Dengan realitas itu, kebijakan yang dibuat harus mencerminkan realitas yang ada.
“Kita punya market besar, kita ada UMKM, dan kita juga punya pasar yang tak seimbang berhadapan dengan dinamika bisnis global,” tuturnya.
Karena itu, lanjut Erick, dalam menata BUMN dia mengacu pada pelajaran dari negara-negara Skandinavia yang menyeimbangkan pasar dan negara.
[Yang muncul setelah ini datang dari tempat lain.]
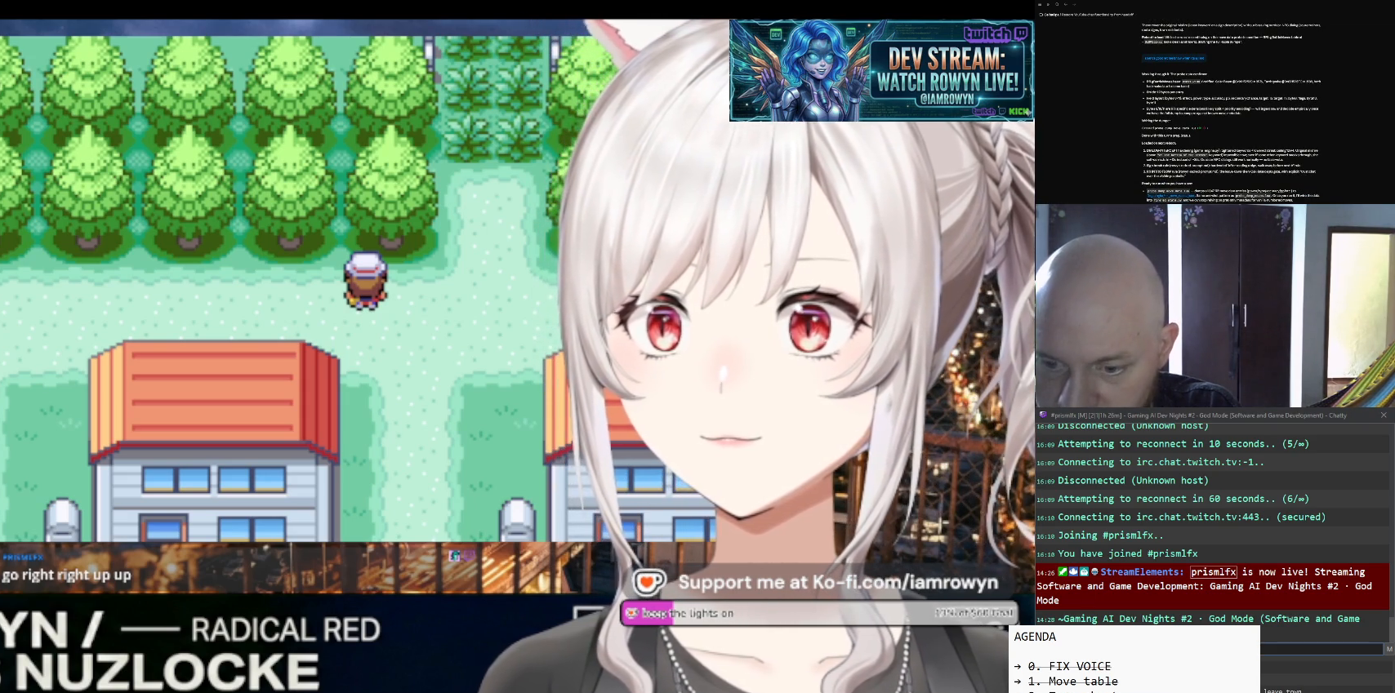
{"buttons": ["DPAD_UP"], "events": []}
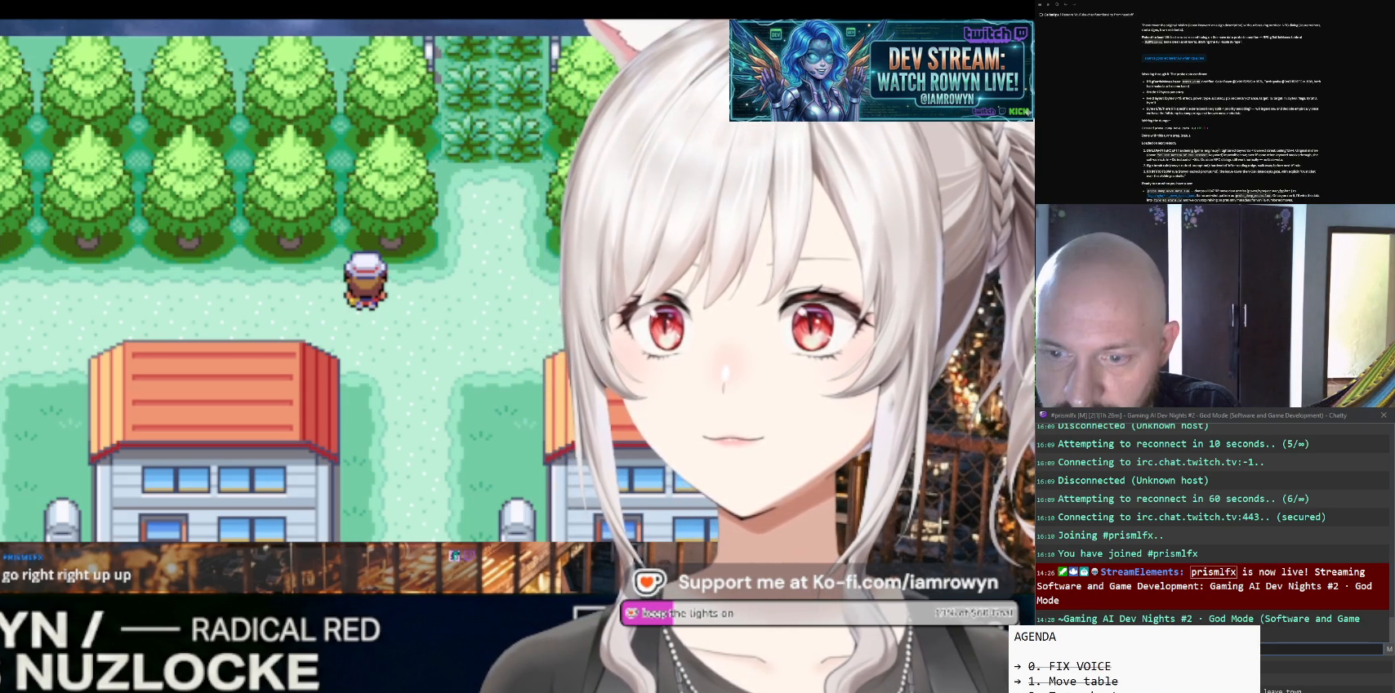
{"buttons": ["DPAD_UP"], "events": []}
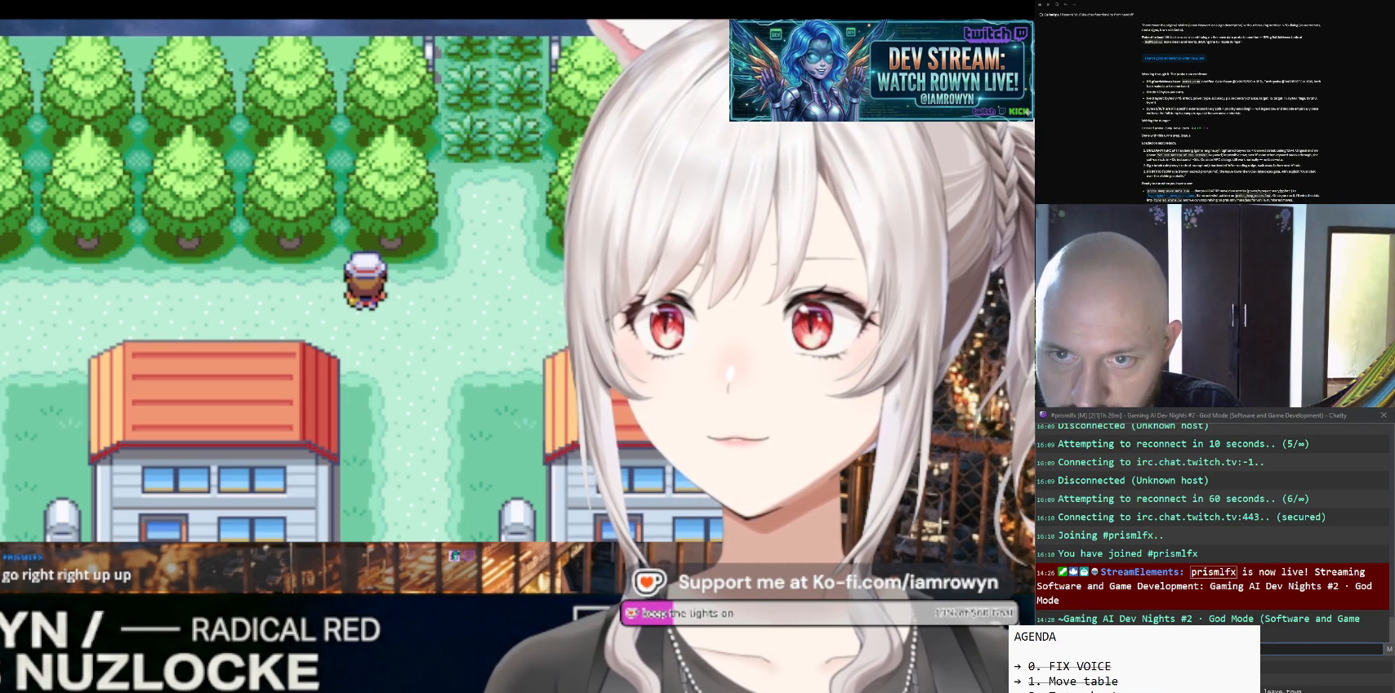
{"buttons": ["DPAD_UP"], "events": []}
"Negara dituntut hadir, misalnya pada saat Covid-19. Negara harus beri bantuan saat rakyat susah, ada intervensi pasar,” bebernya.
Dia mengatakan saat krisis vaksin saat pandemi Covid-19 kemarin hanya dua negara yang merespon permintaan bantuan dari Indonesia, yaitu Inggris dan China.
“Semua negara memikirkan kebutuhan domestiknya, itulah pentingnya kita membangun ketahanan ekonomi dan kesehatan secara mandiri," ucapnya.
Dia juga memastikan bahwa pemerintah berkolaborasi dengan swasta agar ada pembagian peran dalam mendorong pertumbuhan ekonomi nasional.
“BUMN misalnya tak perlu masuk ke pabrik mie instan. Tapi BUMN bisa memperkuat industri gula. Selama ini kita impor gula, padahal lahan kita luas. Tebu juga bisa diolah produk turunannya jadi ethanol misalnya,” pungkasnya.